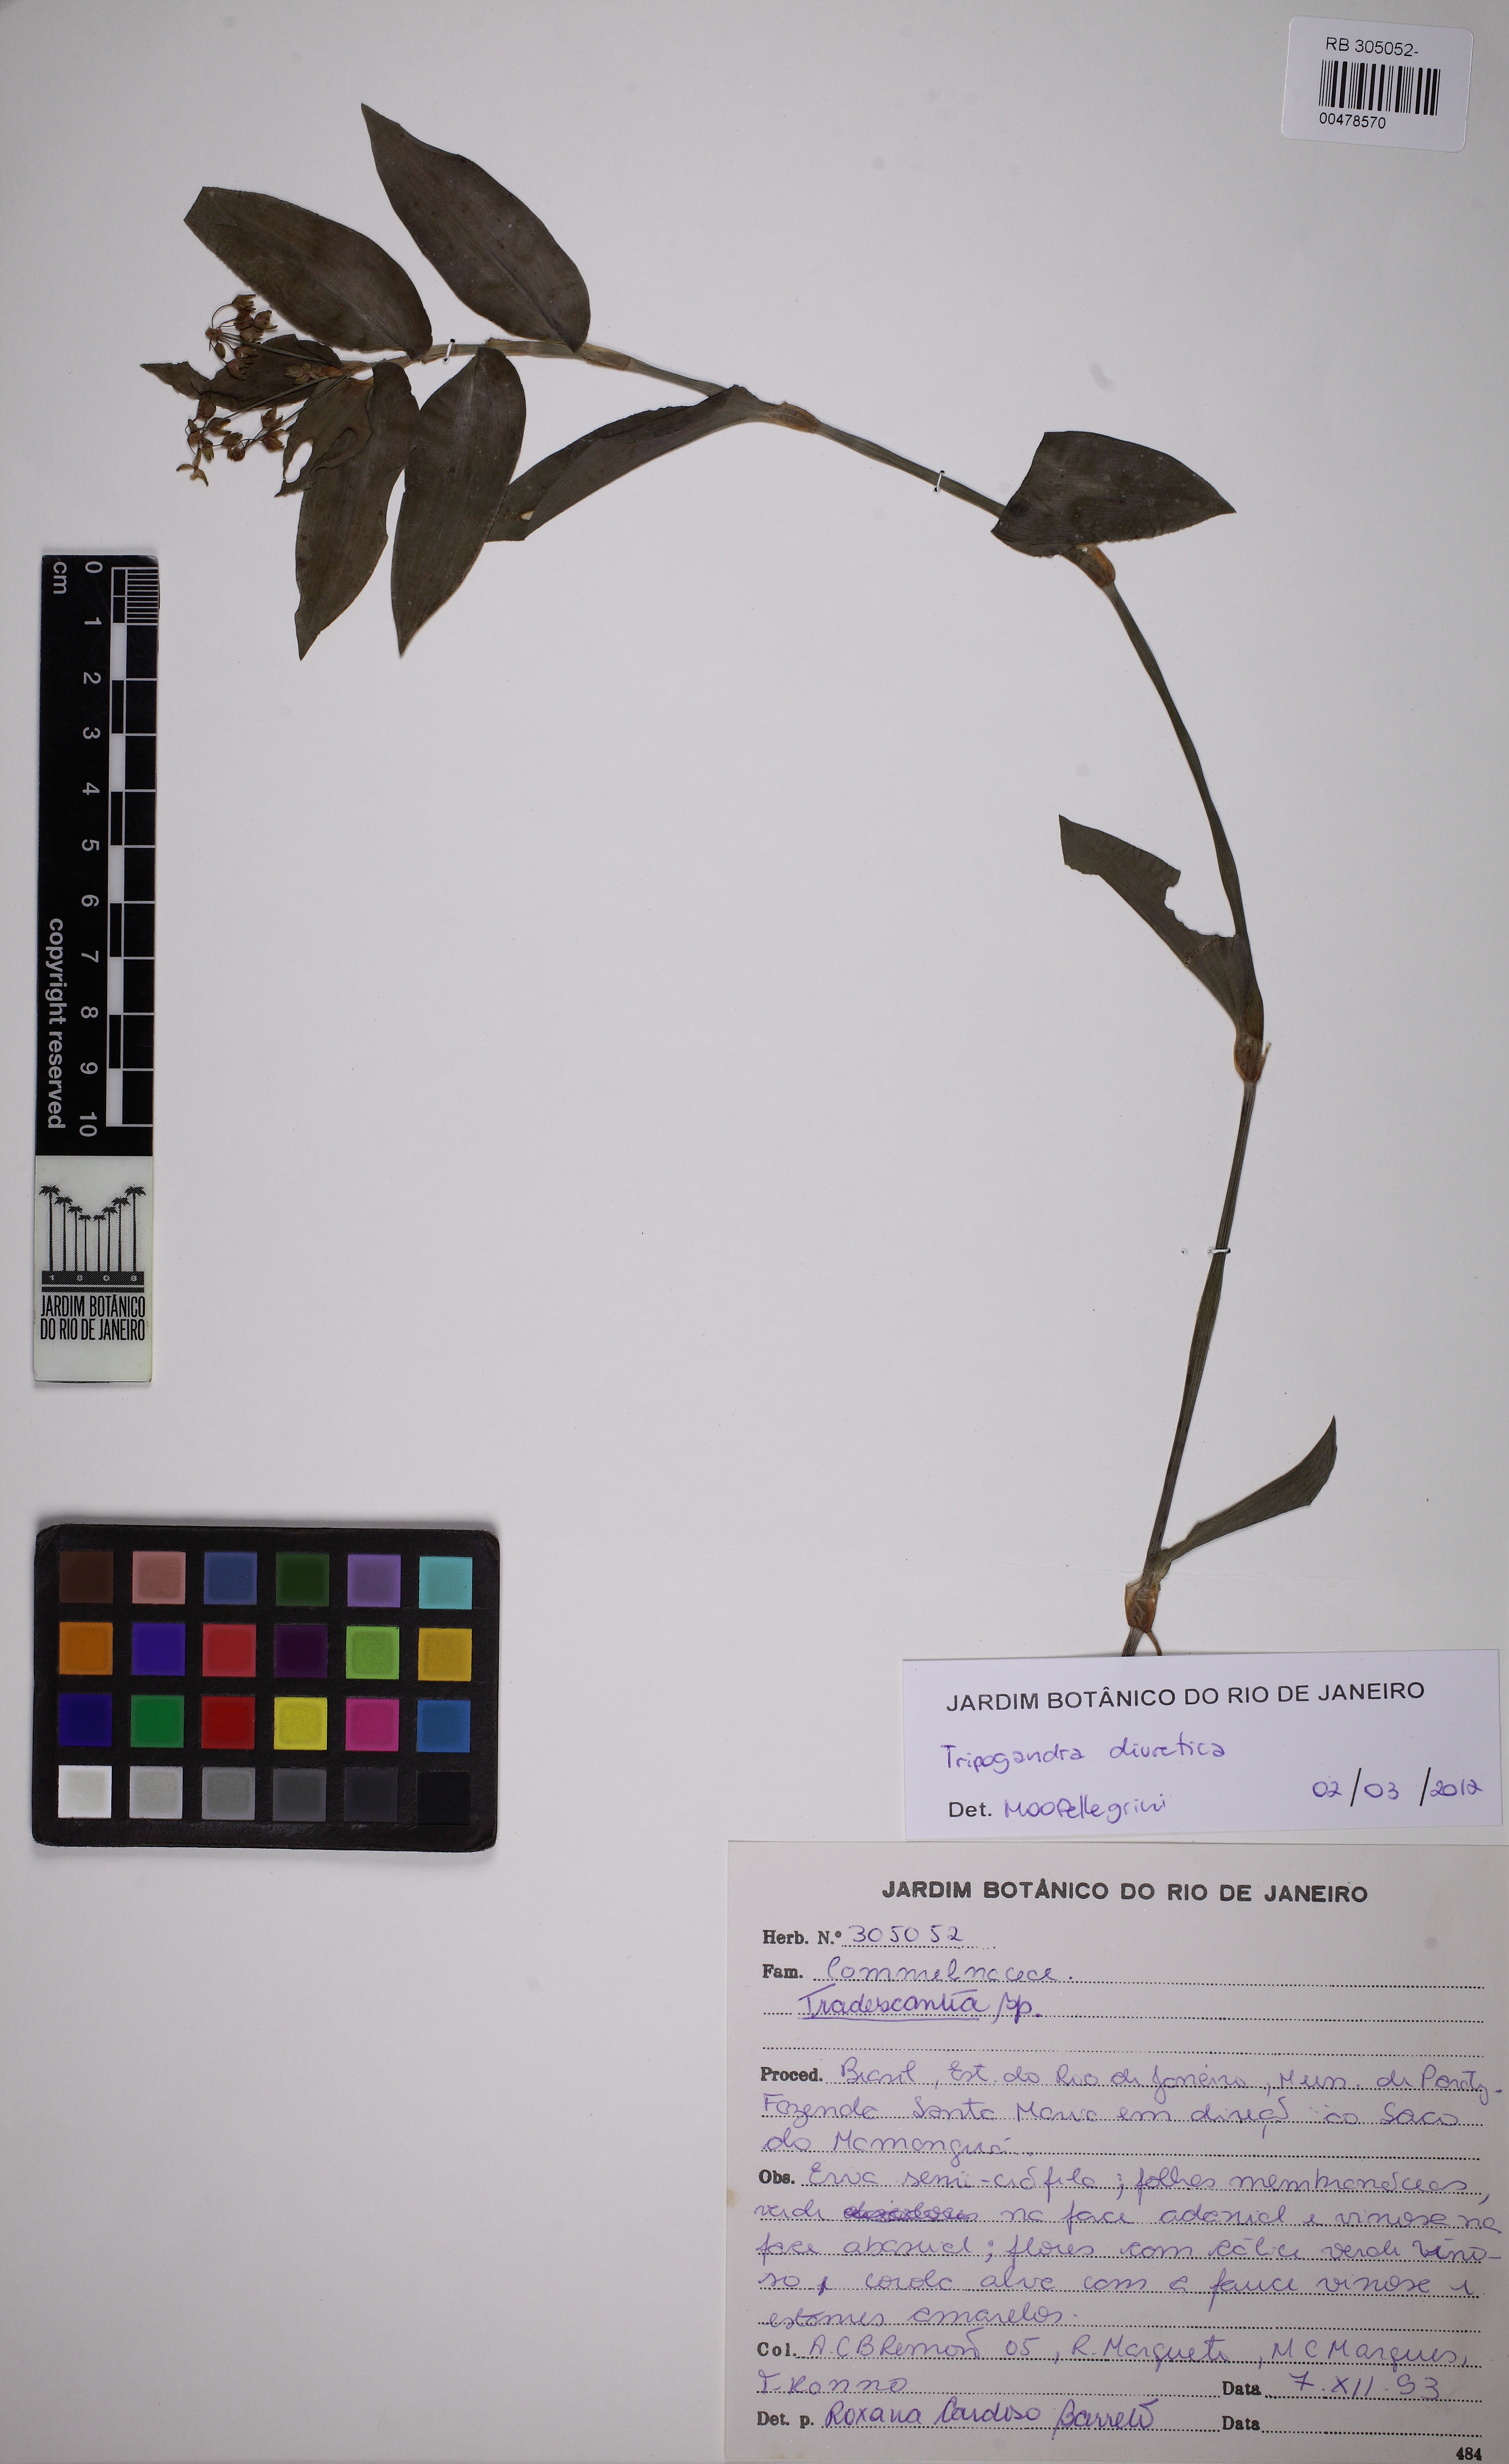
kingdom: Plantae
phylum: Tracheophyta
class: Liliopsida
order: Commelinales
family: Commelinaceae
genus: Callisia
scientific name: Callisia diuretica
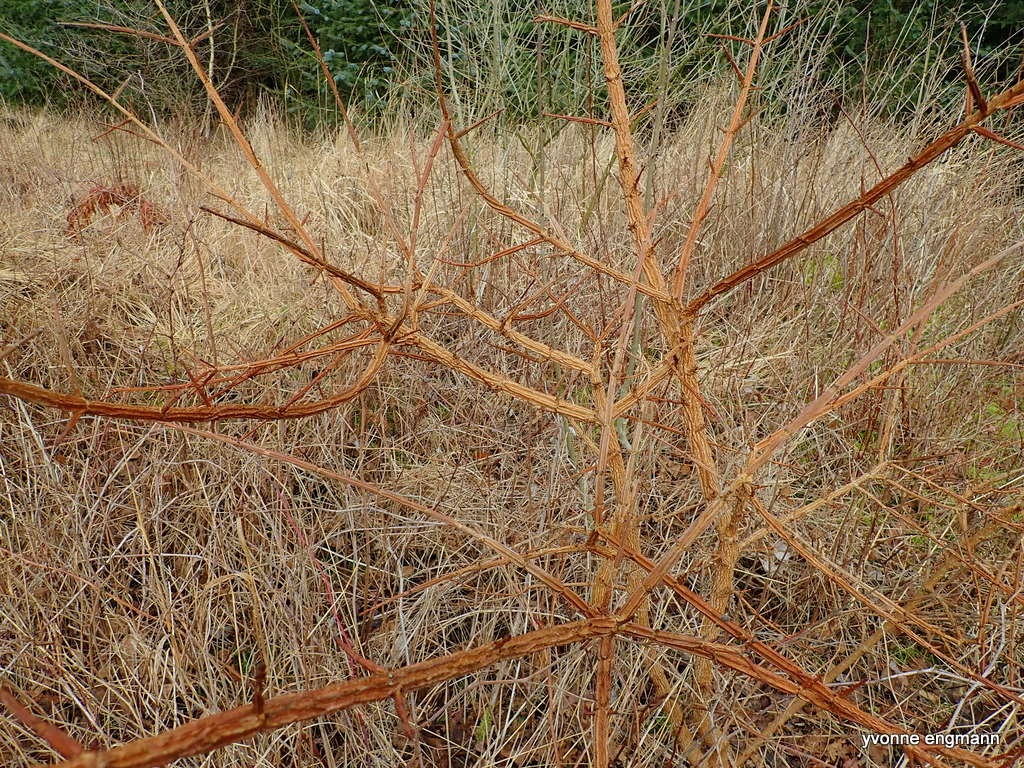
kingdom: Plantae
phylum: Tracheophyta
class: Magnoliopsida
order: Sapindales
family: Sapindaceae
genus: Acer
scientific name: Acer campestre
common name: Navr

○ ○ ○ ○ ○ ○ ○

PROMPT: Return each line of the material that contains the string "name", treating uppercase and lowercase letters as distinct.

RESPONSE TO THIS TASK:
scientific name: Callisia diuretica
scientific name: Acer campestre
common name: Navr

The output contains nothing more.